Wall Street opened mostly higher on the realization the U.S. fiscal impasse that was resolved last week by pushing decisions into early next year will likely keep the Fed’s bond buying in place well into next year, which would be good for equities.
The United States is enjoying moderate growth with tame inflation, a type of Goldilocks economy that is neither too hot nor too cold but has been distorted by the Fed’s intervention.
“I wouldn’t bet against the market in the short term. Investors as a group seem to have decided that the Fed is on board for the foreseeable future,” said Brad McMillan, chief investment officer at Commonwealth Financial in Waltham, Massachusetts. “It’s Goldilocks’ evil twin.”
MSCI’s world equity index .MIWD00000PUS, which tracks shares in 45 countries, was up as much as 0.7 percent before flattening, while the FTSEurofirst 300 index .FTEU3 of leading European shares rose 0.14 percent to 1,279.43.
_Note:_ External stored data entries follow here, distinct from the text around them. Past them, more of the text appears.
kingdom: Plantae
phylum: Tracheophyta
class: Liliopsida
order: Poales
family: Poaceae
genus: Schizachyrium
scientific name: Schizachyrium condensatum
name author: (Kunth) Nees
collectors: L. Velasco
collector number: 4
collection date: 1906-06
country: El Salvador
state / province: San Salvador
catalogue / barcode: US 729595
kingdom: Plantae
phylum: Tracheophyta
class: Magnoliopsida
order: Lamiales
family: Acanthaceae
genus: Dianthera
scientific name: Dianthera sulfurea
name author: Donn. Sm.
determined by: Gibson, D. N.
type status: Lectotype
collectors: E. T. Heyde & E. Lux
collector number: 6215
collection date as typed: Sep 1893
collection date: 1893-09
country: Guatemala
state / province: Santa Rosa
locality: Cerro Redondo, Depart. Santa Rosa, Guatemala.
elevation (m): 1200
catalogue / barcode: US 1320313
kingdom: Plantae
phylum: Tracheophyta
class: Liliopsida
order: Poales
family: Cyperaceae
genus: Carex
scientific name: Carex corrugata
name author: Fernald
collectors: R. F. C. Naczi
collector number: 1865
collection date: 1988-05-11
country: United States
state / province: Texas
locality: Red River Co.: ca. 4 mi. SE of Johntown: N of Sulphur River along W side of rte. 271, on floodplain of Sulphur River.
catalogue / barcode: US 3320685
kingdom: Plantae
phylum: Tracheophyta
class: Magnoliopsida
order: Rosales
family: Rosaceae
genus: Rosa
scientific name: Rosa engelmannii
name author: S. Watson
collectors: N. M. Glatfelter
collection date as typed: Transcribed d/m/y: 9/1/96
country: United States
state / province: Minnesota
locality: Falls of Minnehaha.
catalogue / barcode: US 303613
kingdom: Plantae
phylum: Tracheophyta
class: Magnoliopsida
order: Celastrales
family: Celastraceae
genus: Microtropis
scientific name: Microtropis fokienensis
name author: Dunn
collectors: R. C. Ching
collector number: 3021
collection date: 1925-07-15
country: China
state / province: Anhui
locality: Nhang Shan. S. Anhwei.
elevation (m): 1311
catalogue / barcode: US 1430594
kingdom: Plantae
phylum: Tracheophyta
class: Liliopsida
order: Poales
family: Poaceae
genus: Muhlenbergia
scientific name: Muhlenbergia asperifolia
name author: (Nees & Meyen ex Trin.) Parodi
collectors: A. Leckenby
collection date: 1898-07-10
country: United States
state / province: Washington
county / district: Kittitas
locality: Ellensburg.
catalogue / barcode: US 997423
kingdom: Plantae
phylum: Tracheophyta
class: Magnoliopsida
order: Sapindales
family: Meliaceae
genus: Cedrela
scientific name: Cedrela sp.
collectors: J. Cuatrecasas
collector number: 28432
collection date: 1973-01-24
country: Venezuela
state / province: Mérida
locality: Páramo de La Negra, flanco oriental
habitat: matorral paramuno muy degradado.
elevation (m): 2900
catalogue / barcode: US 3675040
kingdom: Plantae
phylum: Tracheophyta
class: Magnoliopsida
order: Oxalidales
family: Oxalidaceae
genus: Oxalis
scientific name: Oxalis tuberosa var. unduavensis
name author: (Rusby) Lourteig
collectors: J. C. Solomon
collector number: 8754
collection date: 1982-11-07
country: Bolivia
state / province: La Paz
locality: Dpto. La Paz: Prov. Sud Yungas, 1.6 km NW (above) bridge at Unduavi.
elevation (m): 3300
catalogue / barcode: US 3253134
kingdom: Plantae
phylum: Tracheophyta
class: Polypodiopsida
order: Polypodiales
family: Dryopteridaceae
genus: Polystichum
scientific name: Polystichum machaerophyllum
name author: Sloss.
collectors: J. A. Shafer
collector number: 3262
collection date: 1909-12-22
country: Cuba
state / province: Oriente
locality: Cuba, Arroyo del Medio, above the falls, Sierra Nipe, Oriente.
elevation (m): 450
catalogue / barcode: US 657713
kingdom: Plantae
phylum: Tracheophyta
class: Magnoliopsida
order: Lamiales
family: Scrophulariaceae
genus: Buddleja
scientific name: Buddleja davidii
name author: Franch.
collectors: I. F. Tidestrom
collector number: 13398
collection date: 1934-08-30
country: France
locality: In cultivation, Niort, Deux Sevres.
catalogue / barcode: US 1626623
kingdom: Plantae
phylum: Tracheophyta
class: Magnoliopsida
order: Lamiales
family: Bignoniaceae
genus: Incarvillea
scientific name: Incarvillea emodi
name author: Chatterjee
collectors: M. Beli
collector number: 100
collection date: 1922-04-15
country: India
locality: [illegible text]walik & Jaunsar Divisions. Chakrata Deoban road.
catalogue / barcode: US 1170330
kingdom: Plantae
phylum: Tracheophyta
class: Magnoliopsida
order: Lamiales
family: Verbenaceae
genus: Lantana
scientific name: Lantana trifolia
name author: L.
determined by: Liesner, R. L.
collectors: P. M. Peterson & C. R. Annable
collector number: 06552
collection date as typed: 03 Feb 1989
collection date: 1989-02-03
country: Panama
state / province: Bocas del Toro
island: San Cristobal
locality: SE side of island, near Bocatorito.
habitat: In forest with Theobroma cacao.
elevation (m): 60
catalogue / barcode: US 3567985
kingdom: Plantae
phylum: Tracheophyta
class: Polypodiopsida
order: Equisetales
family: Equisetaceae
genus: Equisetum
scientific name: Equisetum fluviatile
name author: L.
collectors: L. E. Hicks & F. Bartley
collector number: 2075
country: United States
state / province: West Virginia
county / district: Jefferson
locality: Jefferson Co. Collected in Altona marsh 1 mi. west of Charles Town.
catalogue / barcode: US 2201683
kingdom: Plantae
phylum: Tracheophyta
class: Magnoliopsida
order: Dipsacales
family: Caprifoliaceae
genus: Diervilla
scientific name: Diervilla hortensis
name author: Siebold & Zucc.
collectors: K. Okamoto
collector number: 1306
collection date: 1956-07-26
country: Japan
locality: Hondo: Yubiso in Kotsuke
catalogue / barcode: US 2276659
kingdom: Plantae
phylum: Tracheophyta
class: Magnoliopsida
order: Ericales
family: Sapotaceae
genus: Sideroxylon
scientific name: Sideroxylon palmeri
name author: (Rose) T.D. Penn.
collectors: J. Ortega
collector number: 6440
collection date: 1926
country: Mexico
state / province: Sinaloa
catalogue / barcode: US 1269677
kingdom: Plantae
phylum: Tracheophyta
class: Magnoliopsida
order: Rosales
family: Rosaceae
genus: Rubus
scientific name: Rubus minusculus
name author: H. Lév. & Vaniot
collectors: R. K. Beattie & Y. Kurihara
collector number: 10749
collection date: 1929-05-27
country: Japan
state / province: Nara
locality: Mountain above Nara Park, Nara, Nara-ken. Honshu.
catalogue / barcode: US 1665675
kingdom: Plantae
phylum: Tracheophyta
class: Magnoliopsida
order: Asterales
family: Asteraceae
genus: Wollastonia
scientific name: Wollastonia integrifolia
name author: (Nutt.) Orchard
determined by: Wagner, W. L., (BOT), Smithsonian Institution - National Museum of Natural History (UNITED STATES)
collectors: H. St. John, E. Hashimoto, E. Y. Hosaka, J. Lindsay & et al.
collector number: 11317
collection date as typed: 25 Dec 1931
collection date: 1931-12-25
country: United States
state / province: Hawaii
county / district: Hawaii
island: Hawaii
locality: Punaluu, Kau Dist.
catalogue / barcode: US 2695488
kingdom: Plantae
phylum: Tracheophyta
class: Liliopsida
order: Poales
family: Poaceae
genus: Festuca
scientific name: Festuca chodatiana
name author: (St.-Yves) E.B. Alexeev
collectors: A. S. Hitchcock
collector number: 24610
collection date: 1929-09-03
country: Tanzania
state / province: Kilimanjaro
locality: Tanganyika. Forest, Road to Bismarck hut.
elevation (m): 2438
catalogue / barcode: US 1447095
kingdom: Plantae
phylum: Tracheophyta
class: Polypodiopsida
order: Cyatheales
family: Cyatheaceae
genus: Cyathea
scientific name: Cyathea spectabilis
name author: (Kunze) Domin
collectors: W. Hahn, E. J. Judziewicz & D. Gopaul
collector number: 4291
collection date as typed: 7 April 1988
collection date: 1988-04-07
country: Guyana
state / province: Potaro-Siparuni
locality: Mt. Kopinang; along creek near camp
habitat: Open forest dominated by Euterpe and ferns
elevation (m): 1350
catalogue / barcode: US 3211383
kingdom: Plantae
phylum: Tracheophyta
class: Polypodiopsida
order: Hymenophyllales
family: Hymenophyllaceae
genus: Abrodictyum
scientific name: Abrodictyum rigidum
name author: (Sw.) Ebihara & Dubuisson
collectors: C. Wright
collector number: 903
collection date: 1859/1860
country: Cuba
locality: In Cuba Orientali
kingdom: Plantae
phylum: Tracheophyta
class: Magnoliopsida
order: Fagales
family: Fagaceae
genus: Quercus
Solid corporate earnings from the likes of Philips (PHG.AS), whose shares jumped 6.5 percent after it reported a near tripling of its third-quarter net profit, lifted European shares.
The Dow Jones industrial average .DJI was down 27.25 points, or 0.18 percent, at 15,372.40. The Standard & Poor’s 500 Index .SPX was down 1.86 points, or 0.11 percent, at 1,742.64. The Nasdaq Composite Index .IXIC was up 4.53 points, or 0.12 percent, at 3,918.81.
The day’s U.S. economic data supported views of modest growth.
U.S. home resales fell in September and prices rose at their slowest pace in five months, the latest signs higher mortgage rates were taking some edge off the housing market recovery.
The National Association of Realtors said on Monday home sales fell 1.9 percent to an annual rate of 5.29 million units. August’s sales pace was revised down to 5.39 million units from the previously reported 5.48 million units.